*** Record set ***
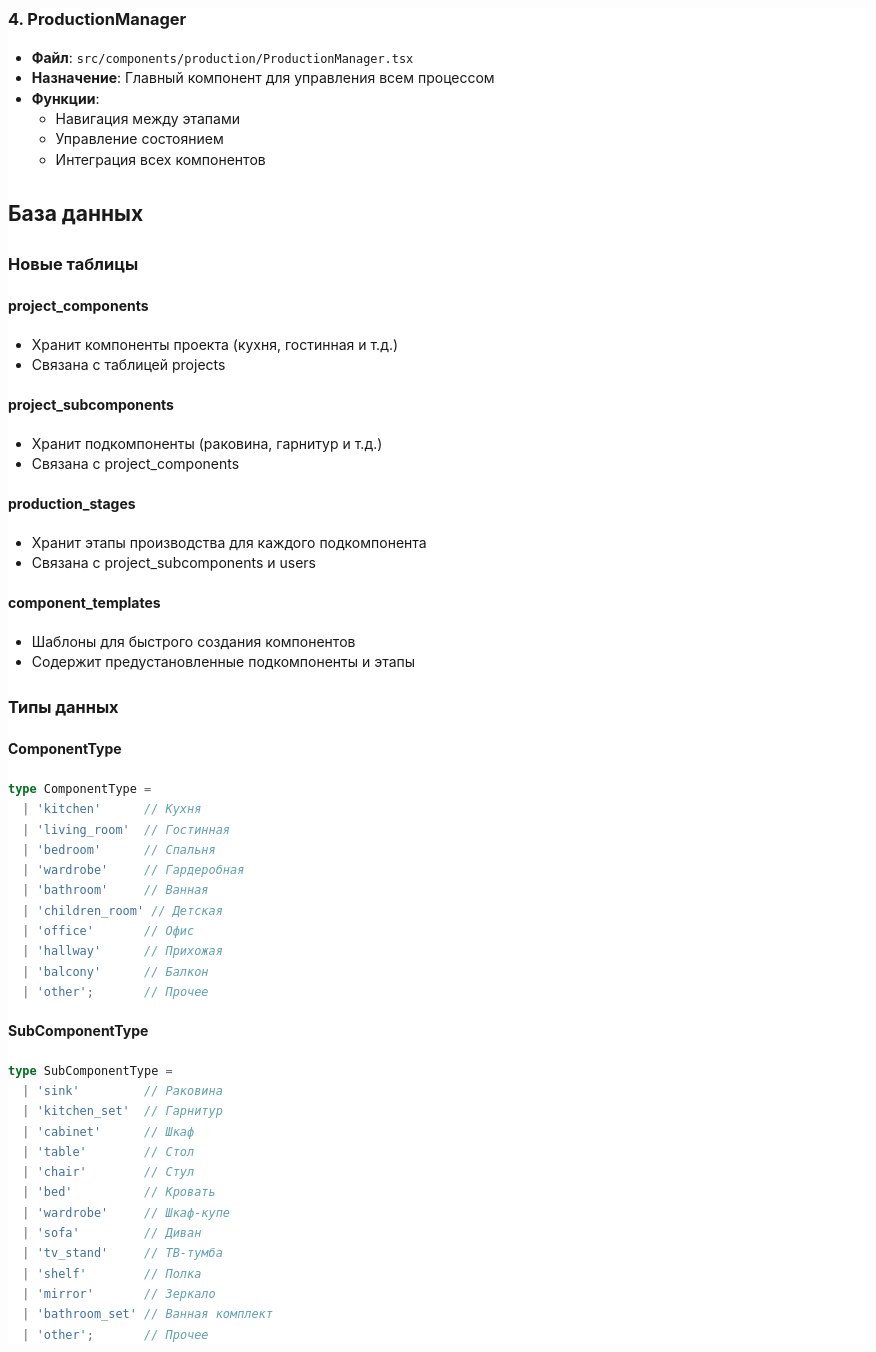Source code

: ### 4. ProductionManager
- **Файл**: `src/components/production/ProductionManager.tsx`
- **Назначение**: Главный компонент для управления всем процессом
- **Функции**:
  - Навигация между этапами
  - Управление состоянием
  - Интеграция всех компонентов

## База данных

### Новые таблицы

#### project_components
- Хранит компоненты проекта (кухня, гостинная и т.д.)
- Связана с таблицей projects

#### project_subcomponents
- Хранит подкомпоненты (раковина, гарнитур и т.д.)
- Связана с project_components

#### production_stages
- Хранит этапы производства для каждого подкомпонента
- Связана с project_subcomponents и users

#### component_templates
- Шаблоны для быстрого создания компонентов
- Содержит предустановленные подкомпоненты и этапы

### Типы данных

#### ComponentType
```typescript
type ComponentType = 
  | 'kitchen'      // Кухня
  | 'living_room'  // Гостинная
  | 'bedroom'      // Спальня
  | 'wardrobe'     // Гардеробная
  | 'bathroom'     // Ванная
  | 'children_room' // Детская
  | 'office'       // Офис
  | 'hallway'      // Прихожая
  | 'balcony'      // Балкон
  | 'other';       // Прочее
```

#### SubComponentType
```typescript
type SubComponentType = 
  | 'sink'         // Раковина
  | 'kitchen_set'  // Гарнитур
  | 'cabinet'      // Шкаф
  | 'table'        // Стол
  | 'chair'        // Стул
  | 'bed'          // Кровать
  | 'wardrobe'     // Шкаф-купе
  | 'sofa'         // Диван
  | 'tv_stand'     // ТВ-тумба
  | 'shelf'        // Полка
  | 'mirror'       // Зеркало
  | 'bathroom_set' // Ванная комплект
  | 'other';       // Прочее
```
*** End of Record set ***
__Aim of the exercise__
For the string "ProductionManager", go through the entries above and copy each line where it occurs.

__Solution to this problem__
: ### 4. ProductionManager
- **Файл**: `src/components/production/ProductionManager.tsx`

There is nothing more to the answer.